The half back line of Shelley, Campbell and Turner cemented Saints place in the Second Division over the next few years, until Campbell lost his place to George Harkus in March 1924. By the start of the 1924–25 season, Turner had left the club, and Campbell had regained his place in the centre with Harkus moving to the left. In November 1924, Shelley missed a match for the first time since the end of the 1920–21 season, thus ending a run of 141 consecutive appearances, covering three whole seasons.

In December 1924, Saints' poor league form led to the resignation of manager Jimmy McIntyre. Caretaker manager George Goss led them on a run in the FA Cup, defeating Liverpool in round 4, to reach the semi-final at Stamford Bridge, where they were defeated 2–0 by Sheffield United on 28 March 1925, with Shelley playing in all five cup matches. For the 1925–26 season, Saints appointed Arthur Chadwick as manager, but his arrival made only a moderate impact on the team's fortunes, finishing 14th in the table. Having hardly missed a game since his debut in January 1920, Shelley lost his place in December 1925, with Harkus taking over at right-half alongside Arthur Bradford and Stan Woodhouse, before Shelley was recalled for the last two matches of the season.

In the 1926–27 season, Chadwick settled on his favoured line-up with eleven players featuring in at least 35 of the 42 league games; this included a half back line-up of Shelley, Harkus (in the centre) and Woodhouse on the left, in front of full-backs Michael Keeping and Ted Hough. Despite the settled look of the side, the Saints struggled in the league, but had a great run to the semi-final of the 1927 FA Cup, defeating Newcastle United on the way. In the semi-final, played at Stamford Bridge on 26 March 1927, Saints were eliminated 2–1 by Arsenal with Saints' goal coming from Bill Rawlings. In this match, Saints came up against their former star full-back Tom Parker who had had a nightmare in Saints' previous semi-final appearance two years earlier. This time Parker was on the winning side as Arsenal moved on to Wembley, losing to Cardiff City in the final.

With occasional spells on the sidelines, Shelley retained his place at right-half for the next two seasons, but for 1929–30 his appearances were more irregular with, first, Bradford and then Arthur Wilson taking over. In the following season, Shelley had a long run at centre-half, with Harkus having left the club, before handing over to Johnny McIlwaine. Shelley's final season was 1931–32 when he was used as cover for McIlwaine in the centre or Frank Campbell on the right, with his final appearance being away to Plymouth Argyle on 16 April 1932.
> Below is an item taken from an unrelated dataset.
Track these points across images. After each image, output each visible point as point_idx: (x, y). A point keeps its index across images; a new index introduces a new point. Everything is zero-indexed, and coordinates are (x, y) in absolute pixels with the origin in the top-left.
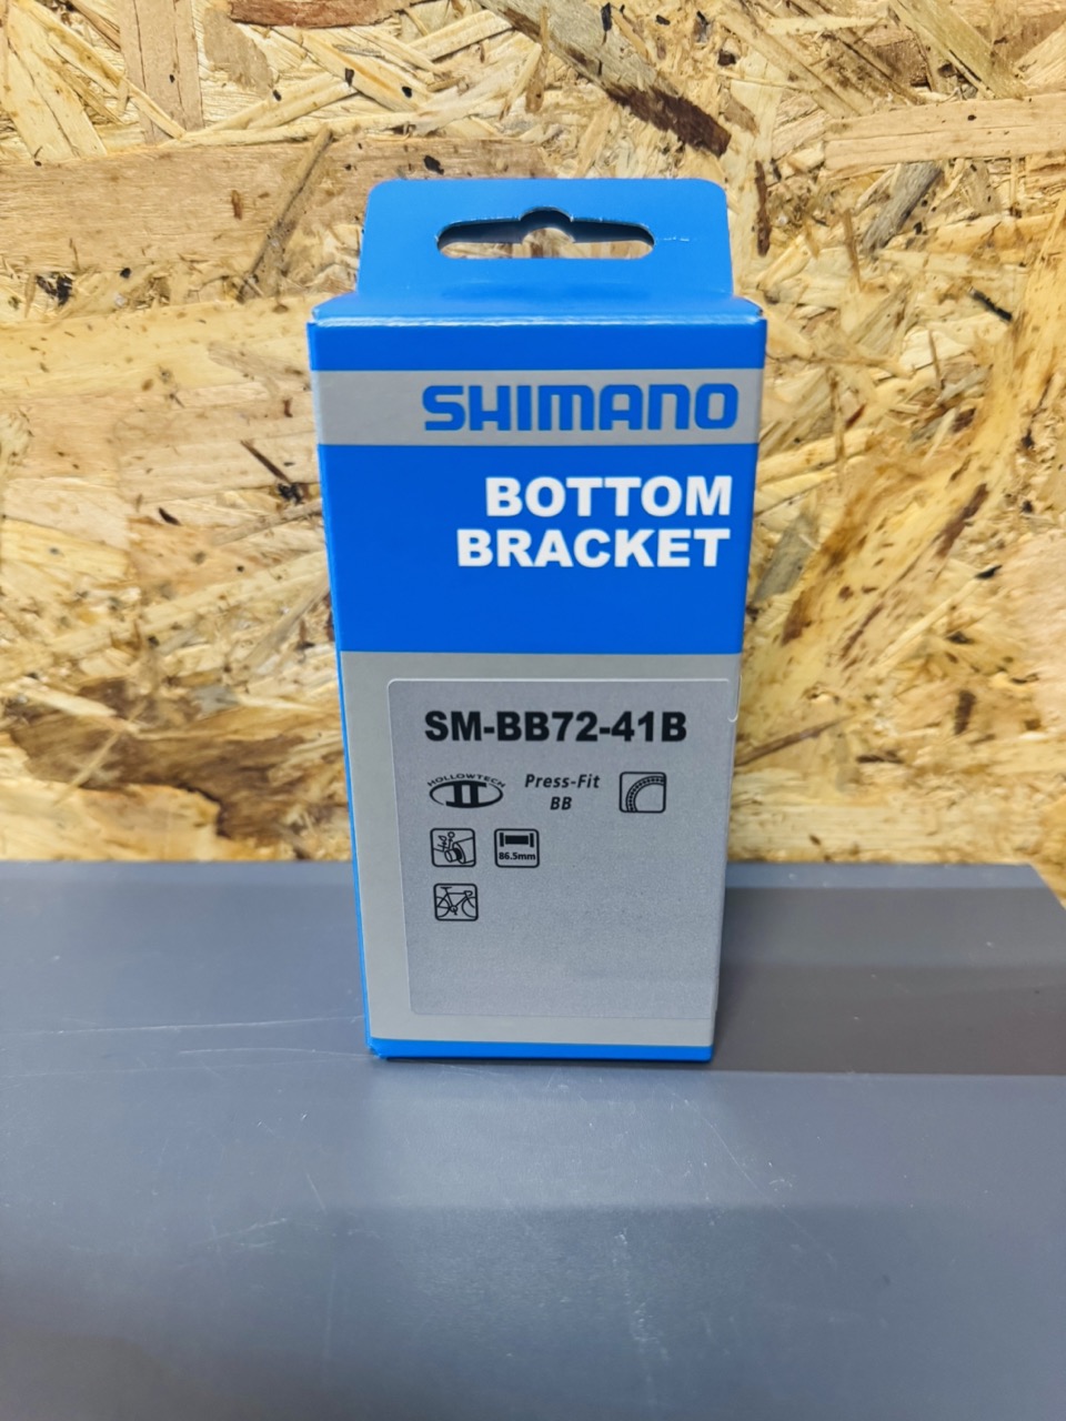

Shelley was not selected for full international honours, but was a member of an F.A. XI which toured South Africa in 1929.

In his long playing career for Southampton, he made 410 league and 38 FA Cup appearances, scoring nine goals.

==Coaching career==
Following his retirement from playing, he remained at The Dell as coach to the club's first "nursery" team which competed in the Hampshire League. His success with the youngsters led to him being asked by manager George Kay to take over as first-team trainer following the retirement of his mentor, Bert Lee in 1935.

Saints started the 1935–36 season (their fiftieth season since the club's foundation in 1885) with four wins and two draws from their first six matches, but were unable to sustain this form and in the period to the New Year they won only three more matches. After another poor season, in which the Saints finished in seventeenth place, nine members of the board resigned and George Kay left to take over at Liverpool, taking Shelley with him.

At Anfield, Shelley was a part of George Kay's coaching staff, helping the Reds take the English Football League championship in 1946–47. After Kay's retirement in 1951, Shelley remained a member of the coaching staff under Don Welsh until 1956.

Shelley remained in Liverpool for the rest of his life, dying there in December 1971, aged 72.